Insieme con il Consiglio Parrocchiale, il parroco innanzitutto solleciterà gli educatori nella fede perché siano attenti a non far mai mancare negli itinerari educativi tutte quelle “condizioni umane” necessarie perché la vocazione sia accolta e vissuta con fedeltà[12]. Infine, li stimolerà e li sosterrà perché propongano ai giovani scelte coraggiose[13], non abbassando mai la qualità e le esigenze dell’intervento educativo, soprattutto nei momenti di insuccesso[14].

 

 

 

 

Note

[1] Il Vangelo della carità per una nuova società in Italia. Testi fondamentali del Convegno e Nota pastorale dei Vescovi. LEV, Roma, 1996, pp. 46-47.

[2] Ibidem, p. 43.

[3] Ibidem, p. 49.

[4] “La vocazione e la missione della Chiesa particolare si esprimono soprattutto nella comunità parrocchiale. Essa è luogo privilegiato di annuncio vocazionale e comunità mediatrice di chiamata attraverso ciò che ha di più originale e caratterizzante: la proclamazione della Parola che chiama, la celebrazione dei segni della salvezza che comunicano la vita, la testimonianza della carità e il servizio ministeriale” (26).

[5] Cfr. PdV, 38.

[6] “Un ulteriore linguaggio tipico della Chiesa riguarda poi il discorso educativo, l’urgenza della formazione, in un tempo – come si è detto – in cui c’è molto disorientamento, in cui vengono meno i punti di riferimento tradizionali, in cui si è esposti al fascino di modelli appariscenti e consumistici. Occorre in questo caso recuperare quel patrimonio di valori e di esperienze, tipico del mondo cattolico, rappresentato dall’impegno educativo” (Garelli, in o.c. p. 53).

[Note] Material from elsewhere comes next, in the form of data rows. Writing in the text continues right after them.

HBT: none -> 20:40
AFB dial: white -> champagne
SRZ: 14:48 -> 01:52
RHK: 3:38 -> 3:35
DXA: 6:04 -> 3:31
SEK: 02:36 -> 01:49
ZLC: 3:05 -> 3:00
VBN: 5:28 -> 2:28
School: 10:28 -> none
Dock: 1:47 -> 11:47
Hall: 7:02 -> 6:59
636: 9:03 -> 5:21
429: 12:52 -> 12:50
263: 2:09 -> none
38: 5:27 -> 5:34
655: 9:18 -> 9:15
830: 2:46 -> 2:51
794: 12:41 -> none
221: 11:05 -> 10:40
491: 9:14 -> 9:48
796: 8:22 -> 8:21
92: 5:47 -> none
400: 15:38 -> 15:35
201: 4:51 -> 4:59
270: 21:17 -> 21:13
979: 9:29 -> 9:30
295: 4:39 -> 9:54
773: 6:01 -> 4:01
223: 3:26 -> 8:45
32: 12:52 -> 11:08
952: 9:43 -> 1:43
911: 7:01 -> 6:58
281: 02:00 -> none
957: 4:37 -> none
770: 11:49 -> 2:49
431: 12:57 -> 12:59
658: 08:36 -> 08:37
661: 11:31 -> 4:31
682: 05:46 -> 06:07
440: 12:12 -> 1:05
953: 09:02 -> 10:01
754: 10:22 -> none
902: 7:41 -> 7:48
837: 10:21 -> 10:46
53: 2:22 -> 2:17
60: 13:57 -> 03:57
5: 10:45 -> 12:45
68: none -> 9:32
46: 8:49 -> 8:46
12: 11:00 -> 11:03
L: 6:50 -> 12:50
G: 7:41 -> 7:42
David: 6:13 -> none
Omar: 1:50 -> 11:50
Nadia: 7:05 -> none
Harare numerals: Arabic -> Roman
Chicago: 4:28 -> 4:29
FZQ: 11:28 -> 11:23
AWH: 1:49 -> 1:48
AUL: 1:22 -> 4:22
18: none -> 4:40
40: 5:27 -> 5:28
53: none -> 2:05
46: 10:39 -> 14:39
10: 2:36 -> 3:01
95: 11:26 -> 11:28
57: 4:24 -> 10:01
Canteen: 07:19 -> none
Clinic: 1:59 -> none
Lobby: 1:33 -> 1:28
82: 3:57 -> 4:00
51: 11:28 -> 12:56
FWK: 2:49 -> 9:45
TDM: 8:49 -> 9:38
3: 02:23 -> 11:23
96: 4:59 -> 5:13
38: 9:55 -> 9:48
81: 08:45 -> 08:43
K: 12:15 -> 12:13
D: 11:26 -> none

[7] “Catechisti, insegnanti, educatori, animatori laici della pastorale giovanile e vocazionale hanno una primaria importanza per le vocazioni. Quanto più essi approfondiscono il senso della propria vocazione e missione nella Chiesa, tanto più riconoscono il valore e la necessità dei ministeri ordinati e della vita consacrata” (P.P.V., 37).

[8] “I credenti laici… sanno oggi di avere una vocazione specifica, ma avvertono l’urgenza di vere guide della comunità di grandi figure dello spirito, di persone la cui sapienza e la cui capacità di discernimento li richiamino ad orizzonti impensati” (Garelli, in o.c. p. 48).

[9] “Formare i formatori, per i nuovi tempi e le nuove esigenze che la Chiesa si trova a dover affrontare; è un’evidente necessità pastorale” (ETC, 45).

[10] Ibidem, p. 47.

[11] “Nella consapevolezza della profonda comunione che lo lega ai fedeli laici e religiosi, il sacerdote compirà ogni sforzo per suscitare e sviluppare la corresponsabilità nella comune e unica missione di salvezza, con la pronta e cordiale valorizzazione di tutti i carismi e i compiti che lo Spirito offre ai credenti per l’edificazione della Chiesa” (Congregazione per il Clero, Direttorio per il ministero e la vita del presbitero, 30).

[12] “L’attenzione ai contenuti e alle proposte esplicite di fede – Parola, catechesi, liturgia – è fondamentale. Ma è importante anche formare quelle disposizioni d’animo, quelle condizioni umane, che aprono ad una prospettiva religiosa. Si tratta, in altri termini, di educare al senso e al rischio, alla dimensione del mistero, alla prospettiva del processo e del cammino spirituale, all’apertura, alla novità e alla ricerca, all’esigenza di essere ‘interi’ al senso del progetto e della comunità, ecc.: tutti aspetti che costituiscono le basi umane di un’esperienza religiosa” (Ibidem, p. 55).

[13] “Occorre puntare su proposte essenziali e forti, coinvolgenti; che non chiudano i giovani in prospettive di compromesso e nei loro mondi esclusivi, ma li aprano alla più vasta comunità della chiesa, della società e della mondialità” (ETC, 45).

[14] “Ciò significa la capacità di interpellare i giovani a grandi mete, a obiettivi importanti, per evitare che essi perdano la speranza, o si riducano progressivamente le attese, o siano costretti a ricercare autonomamente – senza stimoli esterni – ciò che la comunità non è stata in grado loro di proporre” (Ibidem, p. 54).